* _What is needed_: Return copies of the lines below that mention "assign".

* _Records for processing_:
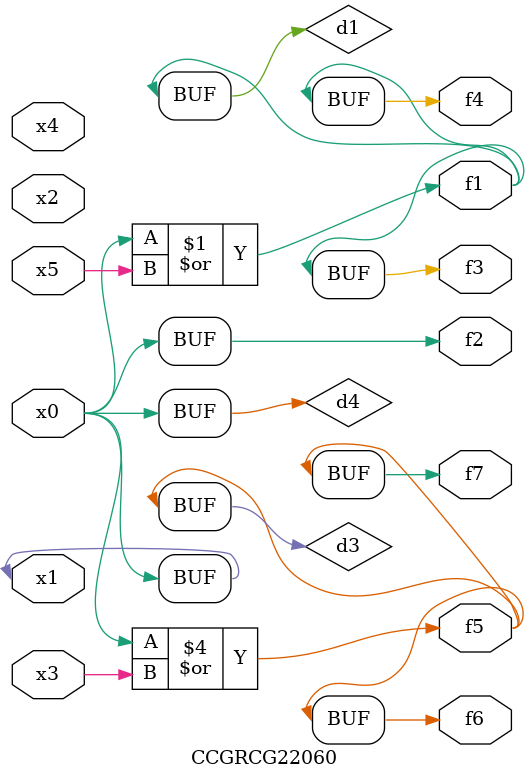
<source format=v>
module CCGRCG22060(
	input x0, x1, x2, x3, x4, x5,
	output f1, f2, f3, f4, f5, f6, f7
);

	wire d1, d2, d3, d4;

	or (d1, x0, x5);
	xnor (d2, x1, x4);
	or (d3, x0, x3);
	buf (d4, x0, x1);
	assign f1 = d1;
	assign f2 = d4;
	assign f3 = d1;
	assign f4 = d1;
	assign f5 = d3;
	assign f6 = d3;
	assign f7 = d3;
endmodule

</source>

* _Result of this exercise_:
	assign f1 = d1;
	assign f2 = d4;
	assign f3 = d1;
	assign f4 = d1;
	assign f5 = d3;
	assign f6 = d3;
	assign f7 = d3;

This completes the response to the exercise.